> _Kutipan Teks_:
-.-.-
Pada era setelah perang dunia ke dua, disepakati dalam perjanjian Kairo bahwa setelah Jepang kalah perang maka Korea akan menjadi negara yang merdeka. Namun ini merupakan titik awal permasalahan baru di era perang dingin. Pada masa perang dingin, Korea justru terlibat dalam perang saudara antara Utara dan Selatan. Soviet dengan kebijakan ekspansi timur jauhnya menduduki Korea Utara dan AS dengan kebijakan pembendungannya menduduki Korea Selatan. Meski saat ini perang dingin telah berakhir dan kedua negara telah keluar dari Korea, konflik antara Utara dan Selatan tetap berlangsung hingga detik ini. Kedua negara pada dasarnya menginginkan reunifikasi namun dengan cara yang berbeda yang hingga saat ini belum ditemukan jalan tengahnya.
Kedua negara menawarkan formula reunifikasi yang berbeda. Korea Utara misalnya, mengadopsi formula reunifikasinya dari keinginan terwujudnya republik konfederasi Koryo. Formula ini menurut beberapa kaum skeptis hanyalah upaya propaganda dari Korea Utara untuk menghilangkan kebijakan anti-komunisme di Korea Selatan. Meski dalam formula ini dinyatakan adanya keinginan membentuk satu pemerintahan demokrasi Korea, namun pada kenyataannya istilah demokrasi hanya digunakan untuk membuat militer AS keluar dari Korea Selatan dan “melarikan diri” dari perjanjian perdamaian yang pernah disepakati bersama tiga negara (AS. Korea Utara, Korea Selatan). Istilah demokrasi juga digunakan Korea Utara untuk mencegah adanya serangan dari negara demokrasi lainnya karena pada prinsipnya, demokrasi tidak akan menyerang sesama demokrasi. Dari sini terlihat adanya upaya Korea Utara untuk melakukan reunifikasi memiliki kemungkinan penggunaan kekerasan.
Berbeda dengan formula yang ditawarkan Pemerintah Seoul pada 1981 meningkatkan upaya bagi unifikasi dan perdamaian. Dengan pendekatan pejabat dan di bawah pengawasan Palang Merah, sejumlah warga yang terpisah dari sanak keluarganya di satu pihak, menyeberang zona demiliterisasi di perbatasan Korsel-Korut pada 20-23 September 1985 untuk pertama kalinya sejak berakhirnya Perang Korea (1950-1953). Langkah ini diikuti dengan persiapan konferensi parlemen Selatan-Utara di desa perbatasan Panmunjom dan pembicaraan mengenai olahraga Selatan-Utara di Lausanne, Swiss.
-.-.-
> _Tugas Wajib_:
1) Menurut teks tentang reunifikasi Korea, pada tanggal berapa warga yang terpisah dari sanak keluarganya menyeberang zona demiliterisasi untuk pertama kalinya sejak Perang Korea berakhir?
2) Kutip bagian teks tentang reunifikasi Korea mulai dari "Berbeda dengan formula" sampai dengan "di Lausanne, Swiss.".

> _Baris Data_:
-.-.-
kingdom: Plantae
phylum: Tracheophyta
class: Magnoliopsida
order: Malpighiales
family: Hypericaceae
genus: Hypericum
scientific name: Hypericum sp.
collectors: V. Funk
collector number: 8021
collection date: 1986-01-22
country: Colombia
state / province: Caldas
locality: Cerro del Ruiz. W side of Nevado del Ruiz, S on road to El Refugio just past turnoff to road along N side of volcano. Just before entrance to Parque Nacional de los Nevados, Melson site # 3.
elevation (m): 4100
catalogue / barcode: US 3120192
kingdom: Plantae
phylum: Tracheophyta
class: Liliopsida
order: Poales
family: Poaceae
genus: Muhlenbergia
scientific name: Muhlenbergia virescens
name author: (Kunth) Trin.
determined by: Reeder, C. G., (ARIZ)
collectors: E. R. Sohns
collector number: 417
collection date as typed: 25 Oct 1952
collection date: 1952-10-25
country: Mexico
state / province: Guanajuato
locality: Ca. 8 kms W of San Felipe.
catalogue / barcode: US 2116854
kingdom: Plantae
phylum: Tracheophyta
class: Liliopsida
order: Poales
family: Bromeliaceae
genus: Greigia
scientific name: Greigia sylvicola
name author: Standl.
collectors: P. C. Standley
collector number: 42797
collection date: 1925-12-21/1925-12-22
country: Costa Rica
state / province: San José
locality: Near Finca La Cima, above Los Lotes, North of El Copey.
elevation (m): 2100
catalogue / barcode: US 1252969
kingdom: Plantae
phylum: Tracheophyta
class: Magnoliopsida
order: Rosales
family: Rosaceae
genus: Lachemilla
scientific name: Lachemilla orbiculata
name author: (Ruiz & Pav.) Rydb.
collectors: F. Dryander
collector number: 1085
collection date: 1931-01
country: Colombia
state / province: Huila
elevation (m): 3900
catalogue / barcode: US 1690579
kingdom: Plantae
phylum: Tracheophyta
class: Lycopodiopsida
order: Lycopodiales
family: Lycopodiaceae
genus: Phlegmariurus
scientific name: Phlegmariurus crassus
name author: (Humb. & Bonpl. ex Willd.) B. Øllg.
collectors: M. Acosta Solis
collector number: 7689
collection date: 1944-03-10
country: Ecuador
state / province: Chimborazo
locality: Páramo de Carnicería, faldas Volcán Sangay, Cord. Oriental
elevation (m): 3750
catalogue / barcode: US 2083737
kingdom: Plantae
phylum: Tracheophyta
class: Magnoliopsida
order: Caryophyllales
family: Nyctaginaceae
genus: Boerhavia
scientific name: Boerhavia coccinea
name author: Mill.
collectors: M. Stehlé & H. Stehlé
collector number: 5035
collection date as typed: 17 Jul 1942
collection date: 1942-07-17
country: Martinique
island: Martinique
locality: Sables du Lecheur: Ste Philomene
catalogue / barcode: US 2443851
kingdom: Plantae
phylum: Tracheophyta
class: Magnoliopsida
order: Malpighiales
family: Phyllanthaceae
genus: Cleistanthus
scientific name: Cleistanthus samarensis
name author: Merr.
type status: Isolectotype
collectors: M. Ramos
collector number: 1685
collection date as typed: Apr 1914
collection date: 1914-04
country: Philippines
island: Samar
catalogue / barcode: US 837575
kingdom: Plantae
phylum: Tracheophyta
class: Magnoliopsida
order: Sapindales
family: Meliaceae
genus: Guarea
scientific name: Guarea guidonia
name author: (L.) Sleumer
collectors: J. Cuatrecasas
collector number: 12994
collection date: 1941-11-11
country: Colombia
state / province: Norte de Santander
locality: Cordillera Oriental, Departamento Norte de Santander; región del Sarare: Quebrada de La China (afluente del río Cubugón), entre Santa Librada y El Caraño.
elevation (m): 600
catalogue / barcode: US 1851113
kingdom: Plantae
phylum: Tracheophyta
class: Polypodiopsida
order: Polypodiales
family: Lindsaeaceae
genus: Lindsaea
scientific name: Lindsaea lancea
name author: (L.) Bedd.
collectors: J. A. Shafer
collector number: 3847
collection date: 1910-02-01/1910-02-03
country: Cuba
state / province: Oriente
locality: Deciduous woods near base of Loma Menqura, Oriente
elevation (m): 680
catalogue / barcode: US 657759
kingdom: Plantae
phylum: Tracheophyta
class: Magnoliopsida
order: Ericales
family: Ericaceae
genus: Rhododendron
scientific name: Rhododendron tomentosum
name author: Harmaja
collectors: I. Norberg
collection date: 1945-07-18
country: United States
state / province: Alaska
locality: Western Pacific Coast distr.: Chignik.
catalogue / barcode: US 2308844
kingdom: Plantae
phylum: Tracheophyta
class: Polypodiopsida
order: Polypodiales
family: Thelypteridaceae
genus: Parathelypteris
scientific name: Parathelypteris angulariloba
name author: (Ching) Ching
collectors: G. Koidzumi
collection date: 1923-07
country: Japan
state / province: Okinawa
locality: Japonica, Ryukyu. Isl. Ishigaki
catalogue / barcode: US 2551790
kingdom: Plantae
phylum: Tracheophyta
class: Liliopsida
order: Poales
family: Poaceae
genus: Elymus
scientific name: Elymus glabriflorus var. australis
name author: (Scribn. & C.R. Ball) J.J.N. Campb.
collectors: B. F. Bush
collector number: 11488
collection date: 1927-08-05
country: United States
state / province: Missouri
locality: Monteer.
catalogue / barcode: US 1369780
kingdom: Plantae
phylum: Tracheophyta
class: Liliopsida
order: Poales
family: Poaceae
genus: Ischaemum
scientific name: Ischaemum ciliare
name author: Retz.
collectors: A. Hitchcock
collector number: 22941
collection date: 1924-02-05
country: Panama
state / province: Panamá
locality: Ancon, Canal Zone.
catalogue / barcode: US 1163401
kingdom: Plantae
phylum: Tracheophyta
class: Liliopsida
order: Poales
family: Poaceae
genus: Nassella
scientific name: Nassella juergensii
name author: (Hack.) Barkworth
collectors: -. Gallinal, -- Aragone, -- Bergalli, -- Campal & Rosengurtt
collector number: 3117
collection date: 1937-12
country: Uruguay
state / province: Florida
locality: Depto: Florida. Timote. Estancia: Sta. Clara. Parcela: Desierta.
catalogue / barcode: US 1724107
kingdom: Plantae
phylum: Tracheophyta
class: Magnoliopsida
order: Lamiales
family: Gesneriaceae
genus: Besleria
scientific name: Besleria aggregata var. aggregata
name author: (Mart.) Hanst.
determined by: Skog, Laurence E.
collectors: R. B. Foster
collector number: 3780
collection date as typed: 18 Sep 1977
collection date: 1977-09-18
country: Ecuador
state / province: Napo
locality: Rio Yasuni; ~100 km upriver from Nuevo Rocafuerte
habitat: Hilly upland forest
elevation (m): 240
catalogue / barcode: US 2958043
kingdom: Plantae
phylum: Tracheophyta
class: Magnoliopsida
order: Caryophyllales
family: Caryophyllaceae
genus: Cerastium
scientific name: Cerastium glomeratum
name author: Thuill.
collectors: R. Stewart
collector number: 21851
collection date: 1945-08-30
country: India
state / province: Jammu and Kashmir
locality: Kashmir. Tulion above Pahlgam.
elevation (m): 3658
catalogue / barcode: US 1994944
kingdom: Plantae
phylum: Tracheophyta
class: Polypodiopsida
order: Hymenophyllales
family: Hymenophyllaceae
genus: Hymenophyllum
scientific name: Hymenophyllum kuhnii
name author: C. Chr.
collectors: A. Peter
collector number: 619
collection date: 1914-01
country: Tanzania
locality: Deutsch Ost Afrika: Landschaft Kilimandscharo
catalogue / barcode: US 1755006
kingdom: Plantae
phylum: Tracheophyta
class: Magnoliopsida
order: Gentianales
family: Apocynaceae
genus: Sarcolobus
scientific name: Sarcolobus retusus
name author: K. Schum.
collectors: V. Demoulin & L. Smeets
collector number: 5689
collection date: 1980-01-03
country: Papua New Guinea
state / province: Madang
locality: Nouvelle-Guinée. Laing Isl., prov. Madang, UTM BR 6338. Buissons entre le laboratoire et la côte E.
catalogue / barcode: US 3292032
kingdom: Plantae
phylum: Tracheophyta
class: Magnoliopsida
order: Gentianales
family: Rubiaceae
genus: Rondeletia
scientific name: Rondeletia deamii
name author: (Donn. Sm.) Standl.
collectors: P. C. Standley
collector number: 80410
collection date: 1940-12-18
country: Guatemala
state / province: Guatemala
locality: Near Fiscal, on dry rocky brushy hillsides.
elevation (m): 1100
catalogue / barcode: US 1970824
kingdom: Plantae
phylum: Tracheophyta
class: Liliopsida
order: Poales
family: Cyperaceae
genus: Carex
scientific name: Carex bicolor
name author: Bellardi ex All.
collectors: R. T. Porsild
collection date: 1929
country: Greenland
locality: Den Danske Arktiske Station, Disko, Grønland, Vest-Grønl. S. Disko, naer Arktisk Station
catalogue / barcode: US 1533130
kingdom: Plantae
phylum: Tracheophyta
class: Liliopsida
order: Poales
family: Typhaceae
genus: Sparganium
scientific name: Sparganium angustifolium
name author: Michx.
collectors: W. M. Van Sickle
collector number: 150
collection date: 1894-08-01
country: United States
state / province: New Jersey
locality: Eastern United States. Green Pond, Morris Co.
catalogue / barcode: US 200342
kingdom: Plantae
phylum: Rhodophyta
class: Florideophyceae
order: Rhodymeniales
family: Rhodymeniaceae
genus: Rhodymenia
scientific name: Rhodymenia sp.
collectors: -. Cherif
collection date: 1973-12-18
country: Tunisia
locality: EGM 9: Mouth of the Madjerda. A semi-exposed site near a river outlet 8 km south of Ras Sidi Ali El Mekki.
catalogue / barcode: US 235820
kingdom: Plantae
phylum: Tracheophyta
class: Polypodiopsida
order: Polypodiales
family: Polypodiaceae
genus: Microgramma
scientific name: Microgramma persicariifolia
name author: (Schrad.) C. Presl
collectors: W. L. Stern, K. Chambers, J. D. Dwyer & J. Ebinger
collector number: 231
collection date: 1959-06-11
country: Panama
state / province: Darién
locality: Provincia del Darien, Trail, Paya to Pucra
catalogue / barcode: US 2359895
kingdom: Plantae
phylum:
-.-.-
> _Pembahasan Jawaban_:
1) Pada 20-23 September 1985.

2)
Berbeda dengan formula yang ditawarkan Pemerintah Seoul pada 1981 meningkatkan upaya bagi unifikasi dan perdamaian. Dengan pendekatan pejabat dan di bawah pengawasan Palang Merah, sejumlah warga yang terpisah dari sanak keluarganya di satu pihak, menyeberang zona demiliterisasi di perbatasan Korsel-Korut pada 20-23 September 1985 untuk pertama kalinya sejak berakhirnya Perang Korea (1950-1953). Langkah ini diikuti dengan persiapan konferensi parlemen Selatan-Utara di desa perbatasan Panmunjom dan pembicaraan mengenai olahraga Selatan-Utara di Lausanne, Swiss.